At the moment, teacher evaluation systems devised by officials in many states seem intent on reducing local educators to the role of mere evidence-collectors. Decisions about how heavily to weigh certain sorts of evidence have already been made at the state level. Not only are local district administrators told how much weight should be accorded to such measures of student growth as students’ scores on state accountability tests, but the weights are also spelled out for students’ scores on classroom or other assessments. State assigned weights are also specified for other evidence sources such as classroom observations or students’ attitudinal shifts. In short, these teacher evaluation systems are clearly devised to minimize local educators’ evaluative judgments.

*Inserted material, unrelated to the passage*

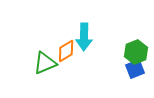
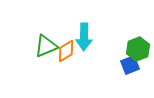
green hexagon: moved 2 px right, 3 px up
green triangle: moved 1 px right, 17 px up
blue square: moved 5 px left, 4 px up
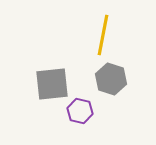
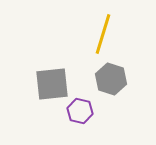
yellow line: moved 1 px up; rotated 6 degrees clockwise
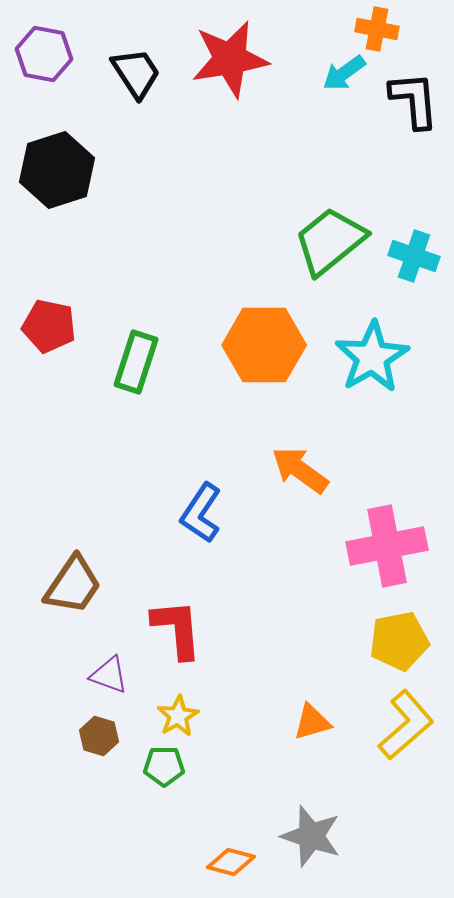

But there are many instances in which certain evidence indicative of a particular teacher’s quality should be given more — or less — evaluative weight. For example, suppose that in a small elementary school, a particularly weak third grade teacher had effectively “turned off” a cohort of students so that those children became remarkably negative not only toward school but, more importantly, toward learning itself. Suppose, further, that the next year’s fourth grade teacher who received these disaffected students was able to collect data indicating a complete turnaround in those students’ attitudes — so that, at the close of the fourth grade, those same children were once more enthusiastic about school. Shouldn’t the evidence regarding this attitudinal shift be given heavier than usual evaluative weight for this teacher?
What’s needed, therefore, is a way that human judgments, based on thoughtful evidence weighing, can play a prominent role in teacher evaluation. Will human beings ever arrive at incorrect judgments about certain teachers’ abilities? Of course they will! No teacher evaluation system will ever be foolproof. However, teacher evaluation systems in which properly trained teacher evaluators render their best judgments based on multiple evidence sources will almost always produce fewer mistakes than will any people-proof evaluations.
The new evaluation system devised by Washington State is called the Teacher and Principal Evaluation System. Although many elements of this system are predetermined, the evaluation of Washington teachers hinges heavily on the way principals weigh the evaluative data associated with a given teacher. For this system — and similar systems — to succeed, it becomes imperative for the state’s principals to become well versed in the reasons that certain evidence should be given greater or lesser evaluative weight. Typically, principals have not been trained in how to evaluate the persuasiveness of different sorts of evaluative evidence. But teacher evaluators need such training and, if resources permit, certification that they are capable of weighing evaluative evidence sensibly.
People proof evaluations of teachers, whenever multiple measures are involved, won’t work well. But neither will evaluative approaches featuring human judgment — if the judges haven’t been taught how to carry out such procedures appropriately.